In retrospect, they said, it suddenly seemed meaningful that there had been two homecoming queens, one of whom was a Latina. And as Cinco de Mayo approached, they noted with resentment the elaborate plans for the Mexican holiday.
Look at how well-planned the Latino assembly was, they fumed: A Cinco de Mayo queen. A Cinco de Mayo dance. A Cinco de Mayo trip to Olvera Street. A Cinco de Mayo lunch.
“They even named our cafeteria El Casa Maria,” complained Maneka Hubbard, 16.
By comparison, there had been no field trip for Black History Month. Nor a special dance. Nor a queen.
School officials said a winter celebration held at about the same time featured a dance and a queen and any disparity between the Cinco de Mayo and Black History events was inadvertent.
However, some black students said that when Freeman passed roses out to the Cinco de Mayo queen and gave hugs to her court during the assembly on Tuesday it was the last straw for them.
As the fourth period approached, a few black students stood and walked out.
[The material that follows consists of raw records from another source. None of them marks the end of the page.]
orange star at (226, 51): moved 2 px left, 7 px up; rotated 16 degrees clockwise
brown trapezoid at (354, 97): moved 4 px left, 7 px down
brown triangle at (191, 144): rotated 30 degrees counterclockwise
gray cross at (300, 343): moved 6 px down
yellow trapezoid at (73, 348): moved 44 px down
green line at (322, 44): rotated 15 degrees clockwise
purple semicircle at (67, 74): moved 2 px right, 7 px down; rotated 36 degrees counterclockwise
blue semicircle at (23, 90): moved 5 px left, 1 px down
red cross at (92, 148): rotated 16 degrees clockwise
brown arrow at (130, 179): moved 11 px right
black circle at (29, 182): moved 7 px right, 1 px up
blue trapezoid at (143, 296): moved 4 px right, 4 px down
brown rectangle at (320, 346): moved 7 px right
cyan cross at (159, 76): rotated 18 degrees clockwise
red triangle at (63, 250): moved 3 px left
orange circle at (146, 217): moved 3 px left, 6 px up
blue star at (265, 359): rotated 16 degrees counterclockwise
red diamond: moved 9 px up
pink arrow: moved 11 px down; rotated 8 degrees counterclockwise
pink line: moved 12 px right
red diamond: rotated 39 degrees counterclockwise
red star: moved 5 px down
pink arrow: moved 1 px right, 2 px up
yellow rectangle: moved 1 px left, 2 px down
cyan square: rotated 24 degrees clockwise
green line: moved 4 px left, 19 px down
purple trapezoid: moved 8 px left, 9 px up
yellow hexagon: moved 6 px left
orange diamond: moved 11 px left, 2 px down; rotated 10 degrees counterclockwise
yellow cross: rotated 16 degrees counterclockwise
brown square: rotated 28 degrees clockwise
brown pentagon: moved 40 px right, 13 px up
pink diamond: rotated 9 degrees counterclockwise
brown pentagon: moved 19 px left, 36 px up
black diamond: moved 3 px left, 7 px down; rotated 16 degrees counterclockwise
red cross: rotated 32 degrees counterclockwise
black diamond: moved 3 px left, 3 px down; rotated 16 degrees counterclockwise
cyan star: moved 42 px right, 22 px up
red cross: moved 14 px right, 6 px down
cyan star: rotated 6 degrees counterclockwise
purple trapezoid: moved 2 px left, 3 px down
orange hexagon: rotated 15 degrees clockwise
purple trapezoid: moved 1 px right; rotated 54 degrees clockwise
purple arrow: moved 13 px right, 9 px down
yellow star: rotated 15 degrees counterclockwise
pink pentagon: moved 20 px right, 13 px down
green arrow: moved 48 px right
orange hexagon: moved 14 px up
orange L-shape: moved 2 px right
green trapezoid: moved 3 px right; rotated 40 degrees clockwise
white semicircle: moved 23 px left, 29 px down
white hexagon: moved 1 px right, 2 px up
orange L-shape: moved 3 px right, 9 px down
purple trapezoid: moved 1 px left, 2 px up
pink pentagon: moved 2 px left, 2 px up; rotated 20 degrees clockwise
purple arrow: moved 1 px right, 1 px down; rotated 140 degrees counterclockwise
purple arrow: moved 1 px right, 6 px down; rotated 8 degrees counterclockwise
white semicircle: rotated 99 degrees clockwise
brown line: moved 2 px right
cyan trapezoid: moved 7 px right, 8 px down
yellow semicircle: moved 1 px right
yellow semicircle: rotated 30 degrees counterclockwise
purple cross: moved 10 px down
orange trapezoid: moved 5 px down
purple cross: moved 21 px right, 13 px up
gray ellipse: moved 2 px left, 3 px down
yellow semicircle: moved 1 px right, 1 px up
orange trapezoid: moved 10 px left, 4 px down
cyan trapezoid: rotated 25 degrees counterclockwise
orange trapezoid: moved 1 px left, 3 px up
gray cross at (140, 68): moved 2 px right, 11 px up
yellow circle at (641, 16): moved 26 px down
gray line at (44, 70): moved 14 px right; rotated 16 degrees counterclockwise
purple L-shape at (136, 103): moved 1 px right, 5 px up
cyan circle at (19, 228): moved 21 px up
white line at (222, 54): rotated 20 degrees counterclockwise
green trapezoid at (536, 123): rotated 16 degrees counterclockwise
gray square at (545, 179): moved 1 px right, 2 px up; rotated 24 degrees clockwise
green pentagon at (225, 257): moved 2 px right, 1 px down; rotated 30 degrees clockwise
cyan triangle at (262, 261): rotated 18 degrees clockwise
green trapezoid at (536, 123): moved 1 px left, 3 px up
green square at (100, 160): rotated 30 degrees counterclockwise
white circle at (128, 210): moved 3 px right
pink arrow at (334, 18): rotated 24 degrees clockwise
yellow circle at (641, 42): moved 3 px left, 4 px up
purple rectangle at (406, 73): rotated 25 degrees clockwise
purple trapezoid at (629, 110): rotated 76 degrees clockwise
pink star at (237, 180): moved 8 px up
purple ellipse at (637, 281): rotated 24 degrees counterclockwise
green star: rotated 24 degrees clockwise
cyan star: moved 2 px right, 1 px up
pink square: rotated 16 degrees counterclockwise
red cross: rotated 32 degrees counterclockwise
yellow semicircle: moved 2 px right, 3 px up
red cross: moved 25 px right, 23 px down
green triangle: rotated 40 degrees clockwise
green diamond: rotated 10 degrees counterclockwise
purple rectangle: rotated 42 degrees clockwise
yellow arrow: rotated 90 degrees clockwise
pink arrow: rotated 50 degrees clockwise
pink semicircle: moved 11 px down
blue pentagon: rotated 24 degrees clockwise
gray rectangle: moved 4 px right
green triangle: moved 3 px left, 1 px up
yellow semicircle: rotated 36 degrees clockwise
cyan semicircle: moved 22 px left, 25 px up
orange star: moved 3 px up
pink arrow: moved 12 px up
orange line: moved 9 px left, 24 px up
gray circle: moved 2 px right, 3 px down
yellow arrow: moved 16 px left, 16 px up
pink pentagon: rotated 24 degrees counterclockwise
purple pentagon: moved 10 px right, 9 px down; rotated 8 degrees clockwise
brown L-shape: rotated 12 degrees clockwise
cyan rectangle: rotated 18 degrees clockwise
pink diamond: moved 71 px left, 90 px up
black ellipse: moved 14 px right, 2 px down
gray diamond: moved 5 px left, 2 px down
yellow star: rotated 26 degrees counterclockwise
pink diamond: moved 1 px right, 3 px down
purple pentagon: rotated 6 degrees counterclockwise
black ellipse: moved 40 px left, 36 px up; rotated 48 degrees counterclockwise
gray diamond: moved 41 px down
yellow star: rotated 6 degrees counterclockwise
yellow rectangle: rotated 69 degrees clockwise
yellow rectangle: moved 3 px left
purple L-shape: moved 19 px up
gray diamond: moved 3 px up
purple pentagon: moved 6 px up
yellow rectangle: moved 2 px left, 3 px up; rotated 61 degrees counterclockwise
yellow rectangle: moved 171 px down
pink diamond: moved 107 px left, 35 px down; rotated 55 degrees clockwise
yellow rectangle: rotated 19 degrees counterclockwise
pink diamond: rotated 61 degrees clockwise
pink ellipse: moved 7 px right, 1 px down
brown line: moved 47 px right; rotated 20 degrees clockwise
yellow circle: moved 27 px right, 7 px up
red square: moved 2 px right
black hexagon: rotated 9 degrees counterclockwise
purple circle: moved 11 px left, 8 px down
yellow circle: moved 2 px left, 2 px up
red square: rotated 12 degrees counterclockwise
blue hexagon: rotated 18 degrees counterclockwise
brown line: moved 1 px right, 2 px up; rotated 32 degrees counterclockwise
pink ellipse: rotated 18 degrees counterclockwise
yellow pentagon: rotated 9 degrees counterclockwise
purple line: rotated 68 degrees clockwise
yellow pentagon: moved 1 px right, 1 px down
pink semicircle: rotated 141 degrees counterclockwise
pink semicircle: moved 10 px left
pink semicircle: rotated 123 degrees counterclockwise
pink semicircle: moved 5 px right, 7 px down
More followed in what was supposed to have been an orderly protest. But outside the assembly, a Latino student questioned the blacks’ decision to leave, black students said, and the confrontation led to racial insults and then to fistfights.
Some in the community point to racial tensions as the underlying cause of the brawl that ensued. School board President Larry Aubry declined to discuss Freeman’s role in the protest, but he said social upheaval could be expected in a city where Latinos have grown from 19% to 33% of the population in just the last 10 years.
Aubry and others noted that Inglewood is not the only community in Los Angeles where blacks have had to make way for Latino immigrants. In South-Central Los Angeles, for instance, the black population has dropped by a third in the last decade while the Latino population has risen by 200%. Even as the Inglewood High School students were facing off on Tuesday, Los Angeles police had to be called into Watts to defuse a confrontation between blacks and Latinos at Jordan High School.
“We feel discrimination,” said Latino activist Tiburcio Maldonado, who complained that Inglewood’s schools have failed to add bilingual staff quickly enough to accommodate the growing number of barrios on the city’s west side or the increase in the number of Latino students at Inglewood High.
But both black and Latino students disputed that claim, saying that although the two groups tend to socialize separately and interracial dating is rare, they otherwise get along.
“These kids grew up together,” said Jose Zelada, a parent whose son attends Inglewood High. “They have friends of the other race. Now that they’ve cooled down, they’re repentant and they’re trying to forget that they were fighting each other.”
Moreover, the Cinco de Mayo festivities at the city’s other high school, Morningside High, passed without incident last week, even though Morningside’s racial makeup is similar to that of Inglewood High.
Some longtime residents of the community chalked up the whole incident as just a transitory symptom of growing pains.
“Every generation has to go through changes and maturing,” said Lloyd Cook, who has been an Inglewood barber for 17 years. “I think this is something that will blow over before long. And when it does, they’ll all see how silly they were.”